Asia Pacific to Lead the Reusable Satellite Launch Vehicle Market’s Charge?
Rocket reusability. The topic that has consumed the minds of geniuses and organizations alike in recent years, so much so that it even made it into an episode of “Young Sheldon”, a TV series focusing on the early life of the famous Dr. Sheldon Cooper from “The Big Bang Theory”. In the episode, a young Sheldon Cooper argues for satellite launch vehicles to be reused after they have been dropped. A tongue in cheek epilogue for the episode then switches to the present and shows Elon Musk reading the young Sheldon’s diaries, in which he has scribbled the detailed engineering plans to make this feat possible. Elon Musk, the owner of SpaceX. The SpaceX that built the Falcon 9 reusable rocket and is currently in the midst of building the Big Falcon Rocket, or BFR, an entirely reusable launch vehicle and spacecraft. Yeah, that Elon Musk.

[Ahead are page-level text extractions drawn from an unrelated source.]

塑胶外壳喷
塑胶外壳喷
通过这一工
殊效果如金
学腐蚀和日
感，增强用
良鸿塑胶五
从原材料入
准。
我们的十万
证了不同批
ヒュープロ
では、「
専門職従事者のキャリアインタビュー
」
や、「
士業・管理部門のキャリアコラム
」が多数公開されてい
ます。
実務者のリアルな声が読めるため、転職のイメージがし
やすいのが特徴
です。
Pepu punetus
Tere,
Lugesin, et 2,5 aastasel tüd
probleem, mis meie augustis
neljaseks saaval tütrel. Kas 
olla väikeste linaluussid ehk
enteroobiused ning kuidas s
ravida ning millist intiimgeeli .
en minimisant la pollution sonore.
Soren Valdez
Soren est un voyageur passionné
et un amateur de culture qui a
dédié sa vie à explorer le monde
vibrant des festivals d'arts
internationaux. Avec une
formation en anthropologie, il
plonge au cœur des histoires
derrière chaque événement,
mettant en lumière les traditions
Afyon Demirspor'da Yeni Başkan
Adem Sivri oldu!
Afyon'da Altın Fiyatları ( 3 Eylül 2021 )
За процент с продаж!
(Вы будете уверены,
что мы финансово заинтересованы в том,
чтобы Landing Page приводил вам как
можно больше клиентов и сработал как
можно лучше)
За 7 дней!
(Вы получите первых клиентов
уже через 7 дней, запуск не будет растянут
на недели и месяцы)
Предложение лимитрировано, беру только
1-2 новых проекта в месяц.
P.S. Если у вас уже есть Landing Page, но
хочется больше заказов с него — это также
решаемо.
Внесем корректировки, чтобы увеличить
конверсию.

While the show uses the subject of reusable satellite launch vehicles as nothing more than a way to convey the magnitude of Sheldon’s precocious talent, it has emerged as a very serious topic in the modern space industry. The bottom line is this: Reusability means fewer expenses. Space exploration efforts over the years have become more complicated, more important, and more frequent, however, the problem of having to build an entire launch vehicle every time a space mission is needed has remained one of the industry’s most cumbersome problems. Let’s take a look at how various agencies are dealing with the problem of rocket reusability.
The Rise and Rise of ISRO: Targeting Reusability
India’s space agency, ISRO, has emerged as a major player in space travel over the last few years with the steady progress of its satellite launch vehicle program. ISRO recently broke the record for the most satellites launched in one space mission and has become a regular conductor of satellite launch missions, especially for small and midsized satellites. These missions have served to elevate India’s standing on the world space exploration map and have emerged as a key avenue for the country to enhance international relations and develop a strong, futuristic agency for monetary as well as technological gains.
In May 2016, ISRO flew the first test flight of its reusable launch vehicle technology demonstrator (RLV-TD). The RLV-TD is a scaled-down demonstrator for a two-stage-to-orbit (TSTO) reusable launch vehicle to be built on the back of the research data gathered from the RLV-TD. The addition of a reusable satellite launch vehicle, along with the recent addition of satellite-busting missiles, has the potential to significantly elevate India’s standing in the global space industry.
China’s Ambitions Know No Bounds
China is another Asian entity making waves with its space program. In May 2018, Chinese plans to develop a reusable first stage for a Long March launch vehicle were revealed. Furthermore, China has extensive plans to make industrial use of the space between the earth and the moon, with solar energy generation plants proposed to be built in the earth-moon space. China already has one of the densest networks of communications and other satellites in space, with the China National Space Administration launching its 300th Long March rocket mission in March 2019. The addition of a reusable satellite launch vehicle could further boost the role China has to play in the global space exploration industry in the coming years.
Apart from India and China, the increasing satellite connectivity activities in other Asia Pacific countries such as Indonesia, Australia, Japan, and South Korea could also benefit the reusable satellite launch vehicle market in the region.
The U.S. also plays a key role in the global reusable satellite launch vehicle market and is, in fact, the global leader in the market as of 2017. The presence of NASA and SpaceX, two of the most influential agencies in the space exploration industry, in the region has been a major driver for the reusable satellite launch vehicle market in North America. Increasing efforts from SpaceX to build the Big Falcon Rocket could prove crucial in the growth of the global reusable satellite launch vehicle market over the forecast period.